Chiesa e sagrato gremiti al funerale dell’agronomo 58enne schiacciato dal trattore Il figlio Mattia: «Una vita senza ombre». Gonfalone da Castel San Pietro Terme
CASOLI. Sergio De Luca la fascia tricolore l’ha indossata per dieci anni e l’aveva incisa sul cuore, nel suo senso di servizio verso la comunità e gli altri. E ieri, al suo funerale, dietro la famiglia, c’erano tante fasce tricolori indossate dai sindaci del territorio, assieme al presidente della Provincia Mario Pupillo, che così gli hanno reso onore. Rose rosse, una bara semplice, perché semplice, garbato eppure determinato era De Luca che era consigliere comunale. Bara sfilata dinanzi alla sua comunità, vestita a lutto e raccolta davanti alla chiesa di Santa Reparata che non è riuscita a contenere tutti. Serrande semiabbassate, bandiera a mezz’asta e un drappo nero anche sul gonfalone portato assieme a quello della città gemellata di Castel San Pietro Terme.
L’ex sindaco è morto in un tragico incidente agricolo lunedì mattina. Era alla guida di un trattore cingolato e stava creando dei solchi nei terreni di famiglia a Fonte Paduli a Sant'Eusanio del Sangro. Arrivato vicino un fossato coperto di vegetazione, il cingolato si è rovesciato su un lato e lo ha schiacciato; inutili i soccorsi.
A celebrare il funerale i parroci don Gennaro, don Gianfranco, don Guido e padre Nicola. «Lasceremo sempre qualcosa in sospeso, qualcosa che altri saranno chiamati a prendere e a continuare», dice Don Gennaro, «per Mosè fu Giosuè, per Sergio la sua famiglia, coloro che lo hanno apprezzato a livello politico dovranno riprendere e ritessere la tela lì dove si è strappata. E Sergio ha lasciato tante cose in sospeso e ne avrebbe voluto fare tante altre: con pazienza si riprenderanno». E sono toccanti le parole del figlio Mattia: «Nessuno può descrivere il senso di vuoto che vivremo per sempre. Tu hai lasciato un vuoto fisico, ma tante altre cose fatte, perché la tua strada era senza ombre, sempre illuminata e basta guardare tutti coloro che sono qui oggi a salutarti per capirlo. Tu eri la mano sempre tesa verso chiunque ti chiedesse un aiuto. Siamo sicuri che l’unica cosa che avresti voluto che venisse detta oggi è grazie: grazie per essere qui». «Solo una persona che ha seminato così tanta bontà poteva ricevere indietro tutto questo affetto incondizionato», aggiunge il nipote. «Sono sicuro che oggi zio ci direbbe di non smettere di essere felici, perché ogni giorno va vissuto senza fermarsi».
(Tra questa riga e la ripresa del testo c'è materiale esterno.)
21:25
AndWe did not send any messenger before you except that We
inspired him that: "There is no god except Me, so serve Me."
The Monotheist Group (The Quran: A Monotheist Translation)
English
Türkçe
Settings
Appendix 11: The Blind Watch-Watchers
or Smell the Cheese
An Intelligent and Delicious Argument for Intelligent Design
Al sindaco Massimo Tiberini tocca esprimere l’incredulità, lo sconcerto, il dolore e allo stesso tempo l’affetto della comunità verso «un uomo pulito, un amico sincero, sempre leale, umile. Non hai mai fatto mancare la tua presenza, la difesa del territorio», dice Tiberini. «Hai amministrato con passione, spirito del sacrificio. Ti sei battuto in ciò che credevi per tutelare i cittadini di Casoli e del territorio. Negli anni hai trasformato il volto del paese, hai creato gemellaggi come quello con Castel San Pietro Terme, siglato nel nome della Brigata Maiella, presente con il vicesindaco Andrea Bondi. E gli attestati di stima sono la prova evidente di una politica lungimirante, che mette davanti a tutto l’interesse della comunità». Giunta anche la preghiera dell’arcivescovo Bruno Forte che ha conosciuto De Luca negli anni in cui è stato alla guida del paese.